Why This Playbook?

RAG is often described as retrieve then generate, but production reliability requires explicit grounding policies and measurable abstention behavior. This playbook focuses on those engineering contracts.

Repos:

Concept Primer: What Is RAG?

RAG combines retrieval and generation:

  1. Retrieve relevant chunks from local knowledge.
  2. Generate an answer constrained by retrieved context.

This lowers hallucination risk compared to prompt-only generation.

Broader RAG Use Cases

  • Enterprise policy/compliance assistants.
  • Internal engineering/support knowledge assistants.
  • Product/API documentation Q&A.
  • Customer support copilots grounded on approved KB content.

Demo scope in this repo:

  • Policy-style Q&A focused on grounding, abstention, and citation validation.

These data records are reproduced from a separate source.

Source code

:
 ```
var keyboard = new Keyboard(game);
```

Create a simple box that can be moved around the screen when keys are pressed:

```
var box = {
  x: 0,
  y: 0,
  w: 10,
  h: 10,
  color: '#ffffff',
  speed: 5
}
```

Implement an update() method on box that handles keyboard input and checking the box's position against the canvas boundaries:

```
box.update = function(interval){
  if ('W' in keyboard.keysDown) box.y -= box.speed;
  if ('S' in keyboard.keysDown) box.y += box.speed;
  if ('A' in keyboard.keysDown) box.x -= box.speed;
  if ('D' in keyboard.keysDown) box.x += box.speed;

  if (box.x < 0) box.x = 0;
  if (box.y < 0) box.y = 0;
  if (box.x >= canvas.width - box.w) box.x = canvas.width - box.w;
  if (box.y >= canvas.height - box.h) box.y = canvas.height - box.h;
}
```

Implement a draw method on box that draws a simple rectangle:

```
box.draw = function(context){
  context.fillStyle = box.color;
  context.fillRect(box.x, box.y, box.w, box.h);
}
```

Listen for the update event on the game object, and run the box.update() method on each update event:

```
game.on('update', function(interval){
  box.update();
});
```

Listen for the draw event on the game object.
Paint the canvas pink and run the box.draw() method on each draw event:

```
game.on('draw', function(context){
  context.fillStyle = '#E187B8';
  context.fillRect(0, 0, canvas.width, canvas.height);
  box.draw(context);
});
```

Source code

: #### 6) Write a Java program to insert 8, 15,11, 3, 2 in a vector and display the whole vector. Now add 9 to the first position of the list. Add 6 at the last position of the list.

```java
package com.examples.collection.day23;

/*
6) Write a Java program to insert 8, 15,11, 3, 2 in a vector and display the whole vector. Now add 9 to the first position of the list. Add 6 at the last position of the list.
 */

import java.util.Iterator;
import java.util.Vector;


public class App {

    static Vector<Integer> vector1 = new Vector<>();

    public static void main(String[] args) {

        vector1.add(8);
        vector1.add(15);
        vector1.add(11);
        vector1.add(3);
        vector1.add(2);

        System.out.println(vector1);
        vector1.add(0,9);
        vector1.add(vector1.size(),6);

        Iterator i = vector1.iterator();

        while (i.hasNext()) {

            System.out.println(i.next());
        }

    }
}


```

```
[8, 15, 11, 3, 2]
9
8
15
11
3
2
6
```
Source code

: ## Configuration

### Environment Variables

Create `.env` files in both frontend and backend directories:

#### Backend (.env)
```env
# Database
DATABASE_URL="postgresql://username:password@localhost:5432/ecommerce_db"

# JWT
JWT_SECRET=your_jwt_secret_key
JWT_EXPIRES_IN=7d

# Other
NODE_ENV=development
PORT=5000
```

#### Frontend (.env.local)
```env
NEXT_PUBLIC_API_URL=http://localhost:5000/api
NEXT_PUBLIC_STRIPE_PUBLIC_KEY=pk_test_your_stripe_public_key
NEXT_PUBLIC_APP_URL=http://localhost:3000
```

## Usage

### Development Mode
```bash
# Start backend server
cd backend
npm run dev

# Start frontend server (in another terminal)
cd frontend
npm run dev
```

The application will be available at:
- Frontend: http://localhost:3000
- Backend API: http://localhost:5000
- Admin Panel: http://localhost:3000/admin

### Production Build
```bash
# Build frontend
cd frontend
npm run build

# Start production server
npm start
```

Concept Comparison (GenAI vs Agentic vs RAG)

User Need
   |
   +--> Fast content draft from prompt/context
   |      -> Choose GENERATIVE AI
   |
   +--> Multi-step planning + tool orchestration
   |      -> Choose AGENTIC AI
   |
   +--> Answers grounded in source documents with citations
          -> Choose RAG

What It Demonstrates

  • Retrieval + ranking over local docs.
  • Grounding guardrails (MIN_RETRIEVAL_SCORE, MIN_QUESTION_COVERAGE).
  • Citation validation against retrieved chunk IDs.
  • Blocked reasons for unsupported/unsafe answers.
  • Scenario-based anti-hallucination evaluation.

Flow

  1. User question is embedded and matched against indexed chunks.
  2. Retriever returns top-k ranked chunks.
  3. Score and coverage gates are evaluated.
  4. If gates fail, system abstains with guarded reason.
  5. If gates pass, generation uses only retrieved context.
  6. Citations are validated before final response.

ASCII Diagram

User Question
    |
    v
Embed Query -> Retrieve Top-K -> Score/Sort
                              |
                              v
                     Gate Checks
               (score + coverage)
                              |
                +-------------+-------------+
                |                           |
                v                           v
          Block/Abstain             Generate from Context
                |                     + Validate Citations
                +-------------+-------------+
                              v
                      Final Response + UI Status

Provider Support

  • OpenAI is integrated out-of-the-box.
  • You can connect Gemini, Claude, and others by adding provider adapters in demo-app/src/providers/ and extending provider-selection logic in services.

Quickstart

git clone https://github.com/amiya-pattnaik/rag-engineering-playbook.git
cd rag-engineering-playbook/demo-app
cp .env.example .env
npm install
npm run dev
# open http://localhost:3000

Use OpenAI provider mode:

  • Set OPENAI_API_KEY in .env.
  • Keep OPENAI_TEMPERATURE=0 for deterministic outputs.

Run and Evaluate

npm run demo:scenarios
npm run demo:anti-hallucination

Suite checks:

  • answerable: grounded + expected facts
  • unanswerable: abstain without grounded factual claims
  • partial: answer known parts, abstain on unknown parts

Closing Thought

Reliable RAG is an engineering discipline: thresholds, coverage checks, citation constraints, and repeatable evaluation, not just prompt design.